Where does SRM shine:
- Disaster Recovery
- Disaster Avoidance (will incur downtime when VMs failover to other site)
Where does a Stretched Cluster solution shine:
- Workload mobility
- Cross-site automated load balancing
- Enhanced downtime avoidance
- Disaster Avoidance (VMs can be vMotioned, no downtime incurred!)
Hans De Leenheer says
there’s only a certain amount of stretching you can do 😉
good remarks, couldn’t agree more
Anil Sedha says
There is one more thing for which Stretch clusters work best – increased utilization of Recovery Site Hardware. A lot of organizations invest into DR hardware that remains unused. An active-active setup helps better utilize that infrastructure and gives a higher bang for the buck.
Besides, EMC products like vPlex when used with RecoverPoint are a killer combination. I am a RecoverPoint customer and that is the most robust and feature rich replication appliance that I have seen out there today. And the real benefit is when you move from Metro Cluster to a Geo Cluster setup.
However, as you and Chad (@sakacc) both indicate – an ‘active/active’ cluster is not for everyone. But those who can refine their architecture can not only better utilize their infrastructure but also add other sideline benefits – performance for mission critical workloads, failover benefits, high availability and so on.
It really depends on the use case.
Steve Flanders says
I’m not sure I agree. While stretch clusters do allow you to leverage hardware in multiple locations you still need to have enough hardware in either site to support a DR scenario. The initial idea behind stretch clusters is active site balancing not disaster recovery. If you are able to perform true DR with stretched clusters then you likely are leveraging an equal amount of infrastructure across each datacenter and have an equal amount of DR infrastructure that remains idle. One way I have seen companies leverage DR infrastructure is for a non-production environments (e.g. development, performance, etc). The idea is in a true DR scenario the non-production environment running on DR infrastructure can be turned down and the production environment can be brought back up.
Iwan 'e1' Rahabok says
Indeed there is a lot of confusion. I have had hours of discussions, mostly with global banks, that I documented the thought in http://communities.vmware.com/docs/DOC-19992. Hope you find it useful.
Jacint Juhasz says
I speak almost every day to customers about the differences and I do not use the term ‘legacy’ for the SRM based solution (or any solution where replication happens) I say ‘classic DR’.

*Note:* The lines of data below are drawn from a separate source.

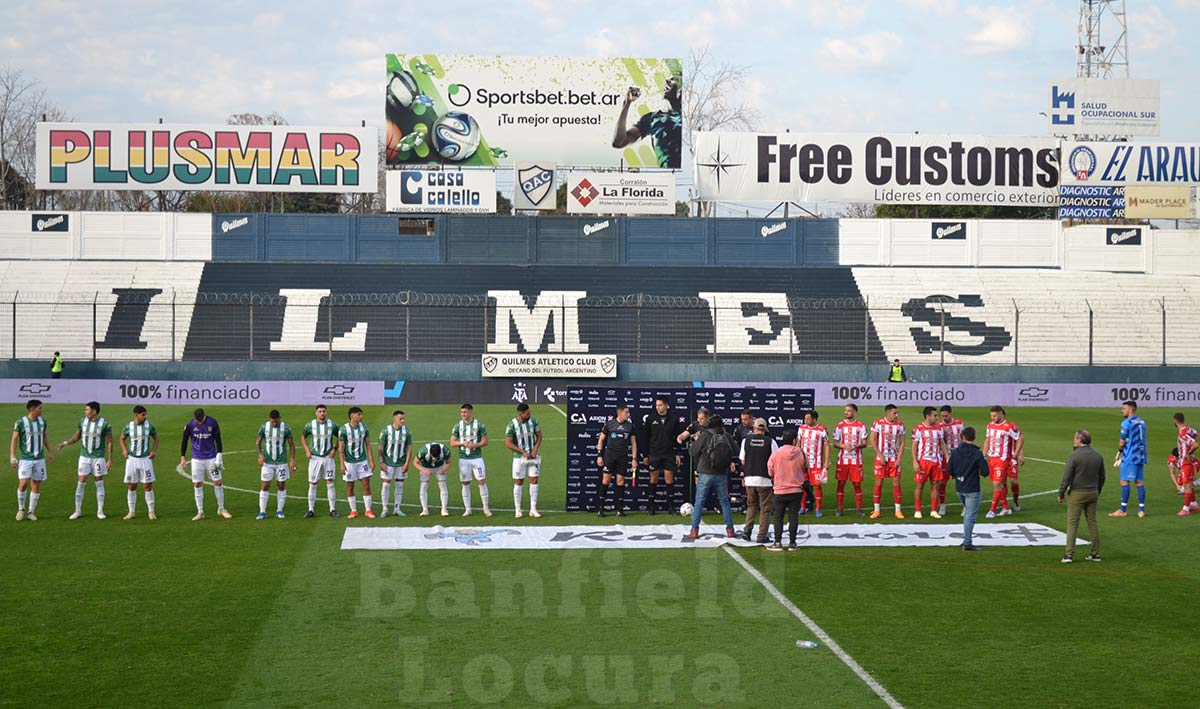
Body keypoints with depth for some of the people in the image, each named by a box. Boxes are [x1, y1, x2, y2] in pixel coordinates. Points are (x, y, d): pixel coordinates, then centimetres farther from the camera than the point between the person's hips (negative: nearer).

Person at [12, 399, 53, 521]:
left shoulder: (42, 421, 5)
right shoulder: (20, 422, -9)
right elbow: (14, 439, -6)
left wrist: (49, 452, 19)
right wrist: (12, 456, -13)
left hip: (40, 458, 4)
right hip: (25, 459, -4)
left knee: (36, 485, 4)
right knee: (23, 484, -11)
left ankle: (31, 512, 14)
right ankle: (21, 509, 10)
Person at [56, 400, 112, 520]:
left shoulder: (104, 424, -10)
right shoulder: (82, 421, 1)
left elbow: (109, 442, -5)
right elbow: (77, 436, 12)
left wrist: (110, 460, -7)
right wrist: (65, 443, -4)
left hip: (98, 458, -3)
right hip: (84, 457, 3)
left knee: (99, 483, 4)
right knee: (81, 483, 0)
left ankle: (100, 511, 13)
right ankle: (78, 511, 9)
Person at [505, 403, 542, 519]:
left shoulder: (533, 421, -3)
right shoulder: (512, 425, -14)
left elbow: (539, 436, 7)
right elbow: (508, 443, -14)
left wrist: (535, 450, -7)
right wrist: (524, 452, -15)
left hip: (533, 456, 3)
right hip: (519, 457, -3)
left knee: (534, 480, 0)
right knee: (518, 482, 3)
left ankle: (533, 509, 7)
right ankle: (518, 510, 11)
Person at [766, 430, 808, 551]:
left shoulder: (775, 454, -9)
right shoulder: (801, 454, -6)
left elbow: (770, 472, -1)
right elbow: (806, 469, 9)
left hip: (780, 491, -1)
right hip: (796, 490, 1)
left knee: (778, 517, 6)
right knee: (793, 517, 6)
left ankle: (777, 543, 4)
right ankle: (792, 543, 6)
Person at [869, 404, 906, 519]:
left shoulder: (900, 425, 2)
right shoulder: (878, 423, -6)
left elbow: (902, 443, 4)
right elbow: (872, 440, -4)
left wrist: (898, 459, -5)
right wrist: (880, 456, -10)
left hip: (894, 458, 2)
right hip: (881, 458, -2)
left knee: (896, 483, -1)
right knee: (878, 483, 0)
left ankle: (898, 510, 5)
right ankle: (876, 510, 7)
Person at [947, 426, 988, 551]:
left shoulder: (955, 452, -2)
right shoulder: (977, 453, -14)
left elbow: (949, 469, 1)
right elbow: (985, 472, -15)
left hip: (959, 489, 5)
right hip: (972, 490, -5)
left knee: (967, 512, 24)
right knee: (971, 516, -2)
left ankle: (966, 539, 24)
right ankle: (967, 543, -5)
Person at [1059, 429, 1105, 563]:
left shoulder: (1074, 455, -14)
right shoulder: (1098, 456, 5)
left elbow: (1066, 477, -14)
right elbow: (1101, 477, 13)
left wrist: (1061, 493, -4)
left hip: (1077, 493, -5)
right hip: (1092, 493, 5)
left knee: (1072, 523, -3)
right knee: (1092, 523, 12)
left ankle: (1069, 554, -8)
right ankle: (1095, 553, 14)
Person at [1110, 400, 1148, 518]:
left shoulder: (1126, 423, -11)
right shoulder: (1142, 422, 13)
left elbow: (1122, 442, -8)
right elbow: (1142, 440, 17)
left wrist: (1119, 453, 9)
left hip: (1129, 457, -8)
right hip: (1140, 457, 8)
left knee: (1124, 482, -4)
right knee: (1139, 482, 7)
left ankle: (1122, 510, -3)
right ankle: (1141, 510, 5)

I would disagree with the recap part. For me the main difference between the two solutions is vMSC is a true Disaster Avoidance solution, so you literally don’t let disaster happen, you avoid it. If you have an SRM based solution first you let disaster happen THEN you react. I would not list Disaster Avoidance in the shine section of SRM, it is Disaster Recovery.
Don’t get me wrong, both are great solutions and it’s our responsibility to help customers select the one which is better for them.
Hi Duncan, great article and very useful thanks.
We have a SME sized environment and I chuckle at the classification of SRM as ‘legacy’, it makes me wonder what we should call our DR strategy, ‘legacy legacy’ DR or ‘fossilized’ DR perhaps! I’m talking a single server and application level back ups!
Finally though after much convincing, we are about to move to an SRM based model using VR.
I know that CBT tracking/snapshot based products like Veeam can cause a performance hit, I just wondered if anyone knew if hypervisor based replication (SRM and VR) had the same impact?